Touching lives in Africa

Founder of It’s for Africa Pamela Moore changes lives in Northern Uganda


Pamela Moore

Volunteers help the people of Uganda drill water wells.

It’s a sunny and exciting day in Uganda. People roar with enthusiasm as water that was once filthy is finally being filtered and becoming suitable for drinking. She radiates nothing but love upon seeing the smiles on their faces. As she continues to drill water holes, pure joy fills her heart.

During her time as a leadership missionary for The Church of Jesus Christ Latter-day Saints in Northern Africa in 2013, permanent substitute teacher Pamela Moore noticed the water wasn’t clean, orphanages were overflowing, education systems were broken, school infrastructures were falling and streets remained in poverty. After this realization, her goal was to help the people make their own money and drill wells to provide cleaner water. In July 2017, Pamela traveled to Uganda to start her non-profit organization named It’s for Africa. In order to pay for these trips, she worked as a substitute teacher when she wasn’t in Africa.

“Being a sub and working with different organizations is very challenging for me because I am older,” Pamela said. “I should be retired, but I’m so incredibly committed to service. I am always engaged in doing meaningful tasks when I am not subbing. Originally I don’t remember that I was subbing specifically [to raise money for] my African service, but as time has gone by that is my main reason for subbing.”

Pamela continuously works on numerous projects. Her help isn’t temporary. She teaches people in Africa how to make incomes without the help of others. One family she helped started independently raising pigs to provide both food and money for themselves. 

“The impact we’ve had is hard to measure because we had [several] different projects, and some have been more successful than others,” Pamela said. “We know our water project has had a huge impact on thousands of people because a well can cover a whole community. We’ve helped smaller groups establish apiaries, piggeries and other enterprises. They are slowly learning how to earn some sort of income for the work they put in.”

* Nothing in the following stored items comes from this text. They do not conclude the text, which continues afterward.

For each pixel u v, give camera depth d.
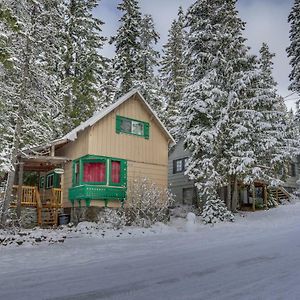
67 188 21.58
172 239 13.42
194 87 21.20
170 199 20.50
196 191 27.28
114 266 8.25
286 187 34.59
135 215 19.05
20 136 16.72
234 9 21.95
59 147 23.39
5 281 6.86
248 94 22.22
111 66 29.42
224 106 21.58
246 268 7.54
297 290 5.73
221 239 12.74
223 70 21.94
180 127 22.42
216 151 20.88
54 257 9.80
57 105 18.27
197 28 22.73
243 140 20.44
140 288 6.10
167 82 33.75
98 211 19.41
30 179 27.81
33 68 16.30
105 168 19.92
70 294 5.81
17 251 10.94
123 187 20.33
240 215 22.11
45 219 21.12
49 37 16.72
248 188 28.61
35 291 6.04
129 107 21.53
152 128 22.52
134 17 28.72
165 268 7.82
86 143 19.67
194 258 8.99
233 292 5.70
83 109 26.42
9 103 15.80
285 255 8.97
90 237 14.40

She couldn’t do it all herself, so she invited her granddaughter, Chloe Moore, along to help. Although she was only 12, she carried a deep passion for assisting those in need.  

“I wasn’t able to help with drilling the holes, but I helped build the schools,” Chloe said. “My sister and I would mix mounds of termites with water and step in piles of them up to our knees. We would take those piles and throw them onto sticks, and that’s how we built the walls and huts. It was disgusting, but that’s how we contributed.”

Another problem in Africa is the low life span due to a lack of proper birth ethics and infrastructure. Board member of It’s for Africa Dr. Dan Ferguson worked to change this. His goal was to make sure women maintained healthy and successful pregnancies. 

“One thing we take is kits for pregnancies to keep [the mothers] sanitized, like plastic mats and little hats to keep them clean while giving birth,” Ferguson said. “It helps the survival rate increase because the first few weeks are vital to the kids, some don’t make it past one month.”

The less-developed country is in need of attention from others. With the It’s for Africa organization, Pamela and her team were able to achieve the goal she had always dreamed of which was to make a positive change in Uganda, even if it was small. It takes time to see progressive improvements as change doesn’t happen overnight.

“Helping others makes me feel connected to people around the world,” Pamela said. “We’re all one human race and by serving [those in need] I feel drawn closer to them. I consider them a part of my family, my brothers and sisters. There’s just a wonderful feeling when I do service, no matter where it is.”